10.INDEMNIFICATION. The Referral Partner agrees to indemnify, defend, and hold harmless SWU and each of its officers, directors, owners, employees, and agents from and against all third party actions, suits, losses, liabilities, claims, expenses, damages, and costs of every kind and description including reasonable legal fees (collectively, “Losses”) arising out of the Referral Partner’s use of the Program, violation of this Agreement, violation of the law, or infringement of the rights of any third party. This obligation survives the termination or expiration of this Agreement.

11. CONFIDENTIALITY. The Referral Partner shall not, in any fashion, form, or manner, either directly or indirectly (i) divulge, disclose, or communicate to any person, firm, or corporation in any manner whatsoever any information of any kind, nature, or description concerning any matters affecting or relating to SWU’s business, including, without limitation, the names of any its customers, the prices it obtains or has obtained, or at which it sells or has sold its products, or any other information concerning SWU’s business, its manner of operation, or its plans, strategies, processes, other information of any kind, nature, or description, or the Program (the “Confidential Information”), (ii) duplicate or replicate any Confidential Information for personal retention or for distribution unless requested to do so by SWU, (iii) use Confidential Information other than solely for the benefit of SWU, or (iv) assist a third party to circumvent, or directly circumvent, SWU’s contractual relationship with any customers or prospective customers. The Parties hereby stipulate that, as between them, the foregoing matters are important, material, and confidential, and gravely affect the effective and successful conduct of SWU’s business and its good will, and that any breach of the terms of this section is a material breach of this Agreement.

12.  MISCELLANEOUS.

a.     For the purposes of this Agreement and all services to be provided hereunder, the Parties shall be, and shall be deemed to be, independent contractors and not agents or employees of the other Party. Neither Party shall have authority to make any statements, representations or commitments of any kind, nor to take any action which shall be binding on the other Party, except as may be expressly provided for herein or authorized in writing.

b.   In the event the Referral Partner has been paid $600 or more in any calendar year, the Referral Partner shall provide to SWU the appropriate information, as requested by SWU, to fill out a Form 1099 relating to such compensation.

c.   Neither Party may assign this Agreement without the prior written consent of the other Party, except to a third party that acquires substantially all of either Party’s assets.

d.  This Agreement and the interpretation of the terms herein shall be governed by and construed in accordance with the laws of the State of Arizona, without regard to the principles of conflict of laws.
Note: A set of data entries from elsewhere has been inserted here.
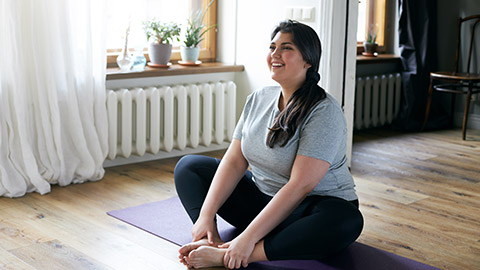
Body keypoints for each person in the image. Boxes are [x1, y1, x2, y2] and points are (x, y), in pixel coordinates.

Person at [174, 20, 364, 269]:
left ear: (308, 60)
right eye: (272, 47)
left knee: (347, 221)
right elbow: (233, 161)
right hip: (261, 202)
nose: (275, 54)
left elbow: (299, 187)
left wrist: (245, 242)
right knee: (190, 166)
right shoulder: (258, 98)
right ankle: (209, 239)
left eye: (286, 48)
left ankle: (234, 254)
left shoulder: (323, 111)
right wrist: (205, 216)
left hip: (307, 210)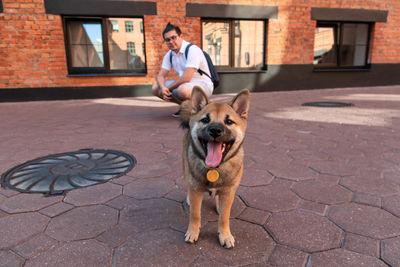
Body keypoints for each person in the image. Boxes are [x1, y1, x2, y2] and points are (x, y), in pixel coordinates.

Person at [152, 23, 214, 110]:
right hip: (185, 85)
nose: (171, 42)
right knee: (155, 88)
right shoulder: (169, 55)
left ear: (181, 36)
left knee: (183, 90)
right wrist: (162, 88)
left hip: (203, 85)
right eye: (167, 40)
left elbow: (186, 78)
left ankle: (198, 108)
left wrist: (167, 89)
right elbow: (161, 75)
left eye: (173, 37)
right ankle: (184, 107)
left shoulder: (192, 50)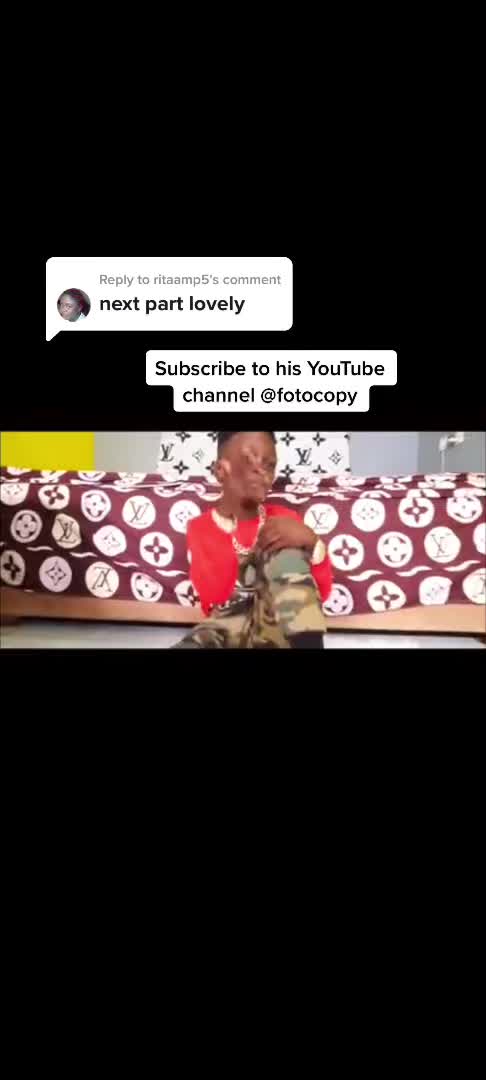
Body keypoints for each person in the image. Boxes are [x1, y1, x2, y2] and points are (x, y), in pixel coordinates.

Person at [174, 431, 333, 649]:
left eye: (270, 465)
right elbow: (213, 597)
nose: (262, 471)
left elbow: (318, 595)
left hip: (276, 624)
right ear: (221, 470)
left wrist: (313, 544)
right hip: (226, 625)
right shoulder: (200, 527)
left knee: (284, 548)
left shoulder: (285, 519)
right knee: (200, 637)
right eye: (250, 460)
The Referral Partner and SWU agree to try and resolve all conflicts in good faith prior to litigating. The Referral Partner hereby assents to the exclusive jurisdiction of the federal or state courts located in Yavapai County, Arizona.
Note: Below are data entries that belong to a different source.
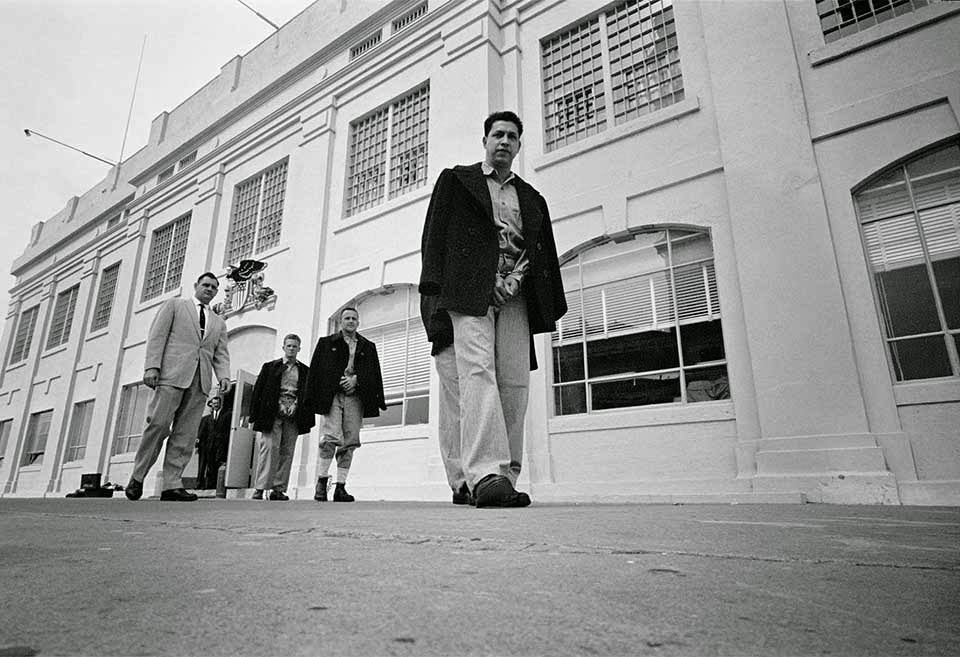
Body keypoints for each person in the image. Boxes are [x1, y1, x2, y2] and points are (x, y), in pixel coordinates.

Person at [419, 110, 566, 508]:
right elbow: (435, 238)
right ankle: (483, 474)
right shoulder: (456, 180)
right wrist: (435, 294)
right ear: (485, 141)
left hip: (516, 295)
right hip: (469, 292)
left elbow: (540, 251)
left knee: (515, 382)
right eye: (497, 134)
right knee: (477, 374)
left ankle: (506, 475)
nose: (504, 141)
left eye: (512, 137)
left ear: (519, 146)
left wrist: (518, 282)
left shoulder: (532, 198)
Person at [125, 272, 232, 502]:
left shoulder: (218, 322)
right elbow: (157, 337)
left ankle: (172, 484)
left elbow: (220, 353)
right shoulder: (174, 306)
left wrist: (224, 376)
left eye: (214, 287)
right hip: (171, 376)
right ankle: (138, 476)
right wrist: (152, 367)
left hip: (200, 381)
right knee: (158, 425)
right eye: (206, 285)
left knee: (185, 435)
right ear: (196, 286)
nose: (210, 289)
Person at [305, 307, 385, 502]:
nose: (350, 321)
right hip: (332, 396)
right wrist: (311, 397)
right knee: (330, 436)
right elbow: (315, 371)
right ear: (341, 322)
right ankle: (322, 483)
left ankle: (340, 486)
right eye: (347, 318)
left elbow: (374, 374)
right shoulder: (326, 343)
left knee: (350, 440)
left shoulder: (368, 346)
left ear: (358, 322)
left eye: (354, 318)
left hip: (356, 397)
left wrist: (356, 380)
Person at [249, 334, 315, 501]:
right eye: (289, 345)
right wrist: (275, 404)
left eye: (295, 346)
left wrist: (296, 405)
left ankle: (278, 489)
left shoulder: (305, 371)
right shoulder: (270, 367)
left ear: (299, 349)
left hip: (293, 414)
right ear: (283, 347)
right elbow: (260, 390)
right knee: (269, 449)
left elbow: (307, 392)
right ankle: (260, 487)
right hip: (272, 412)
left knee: (287, 451)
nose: (292, 348)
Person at [195, 397, 228, 489]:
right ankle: (199, 484)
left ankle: (211, 485)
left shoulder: (224, 416)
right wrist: (198, 442)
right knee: (201, 466)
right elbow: (201, 432)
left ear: (220, 404)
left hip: (216, 445)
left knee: (212, 465)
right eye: (213, 403)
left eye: (217, 403)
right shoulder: (206, 418)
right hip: (205, 445)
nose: (215, 405)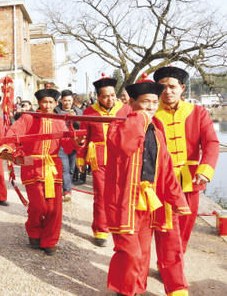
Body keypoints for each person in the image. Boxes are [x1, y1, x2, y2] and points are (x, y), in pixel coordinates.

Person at [104, 77, 191, 296]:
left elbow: (167, 171)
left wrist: (178, 201)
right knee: (129, 251)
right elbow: (124, 147)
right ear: (131, 103)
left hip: (148, 200)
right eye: (145, 102)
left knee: (143, 252)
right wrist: (139, 117)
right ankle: (124, 290)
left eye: (154, 102)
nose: (151, 107)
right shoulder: (120, 125)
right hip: (124, 200)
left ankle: (136, 289)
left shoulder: (157, 132)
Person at [153, 66, 219, 253]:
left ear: (182, 88)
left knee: (185, 225)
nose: (168, 91)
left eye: (172, 86)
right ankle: (167, 263)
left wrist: (205, 171)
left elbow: (211, 143)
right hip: (161, 179)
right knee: (163, 224)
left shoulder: (198, 113)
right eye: (163, 87)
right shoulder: (151, 113)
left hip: (190, 179)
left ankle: (177, 260)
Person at [0, 87, 69, 255]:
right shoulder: (29, 117)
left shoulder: (60, 120)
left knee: (54, 208)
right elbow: (14, 132)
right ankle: (34, 231)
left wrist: (78, 140)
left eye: (51, 102)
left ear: (55, 103)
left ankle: (50, 240)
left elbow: (67, 144)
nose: (47, 105)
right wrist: (8, 147)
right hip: (32, 166)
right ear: (39, 103)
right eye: (44, 102)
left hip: (53, 167)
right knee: (38, 205)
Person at [76, 73, 133, 247]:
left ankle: (121, 225)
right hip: (98, 157)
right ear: (98, 97)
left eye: (112, 95)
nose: (110, 99)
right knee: (101, 195)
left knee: (122, 193)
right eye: (105, 96)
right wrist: (80, 159)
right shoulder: (89, 112)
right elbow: (83, 137)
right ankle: (101, 229)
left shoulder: (126, 110)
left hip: (121, 157)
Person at [54, 90, 81, 201]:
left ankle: (66, 188)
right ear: (61, 100)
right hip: (61, 143)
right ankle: (67, 191)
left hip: (73, 143)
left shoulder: (78, 112)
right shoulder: (56, 111)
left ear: (72, 101)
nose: (67, 103)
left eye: (69, 100)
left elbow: (82, 126)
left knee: (71, 168)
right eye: (65, 100)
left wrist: (75, 119)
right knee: (64, 168)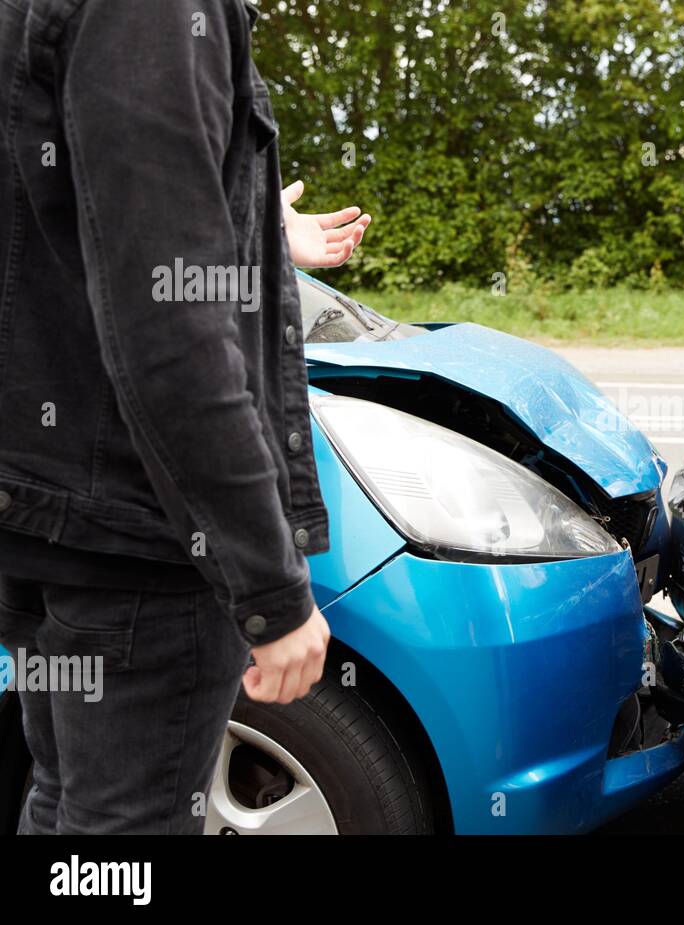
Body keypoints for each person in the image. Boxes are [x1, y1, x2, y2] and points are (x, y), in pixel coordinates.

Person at [0, 0, 368, 834]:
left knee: (69, 810)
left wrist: (260, 225)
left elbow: (70, 197)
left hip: (53, 514)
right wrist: (269, 592)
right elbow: (168, 329)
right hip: (140, 540)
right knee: (118, 836)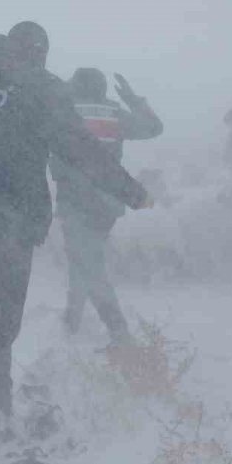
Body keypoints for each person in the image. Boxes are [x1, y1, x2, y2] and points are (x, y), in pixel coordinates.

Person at [0, 22, 153, 444]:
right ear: (38, 52)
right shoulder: (43, 89)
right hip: (14, 223)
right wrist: (130, 191)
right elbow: (82, 150)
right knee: (3, 321)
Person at [50, 68, 163, 343]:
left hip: (74, 201)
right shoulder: (113, 113)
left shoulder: (65, 111)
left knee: (88, 264)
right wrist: (133, 100)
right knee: (84, 257)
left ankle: (119, 333)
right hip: (108, 202)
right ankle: (72, 317)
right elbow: (154, 128)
e.     No waiver or modification of this Agreement or of any covenant, condition, or limitation herein contained shall be valid unless agreed upon in writing.

f.   This Agreement constitutes the entire agreement between the Parties pertaining to the subject matter hereof, and supersedes in its entirety any and all written or oral agreements previously existing between the Parties with respect to such subject matter.

g.   If any provision of this Agreement is held to be invalid, illegal or unenforceable for any reason, such invalidity, illegality or unenforceability shall not affect any other provisions of this Agreement, and this Agreement shall be construed as if such invalid, illegal or unenforceable provision had not been contained herein.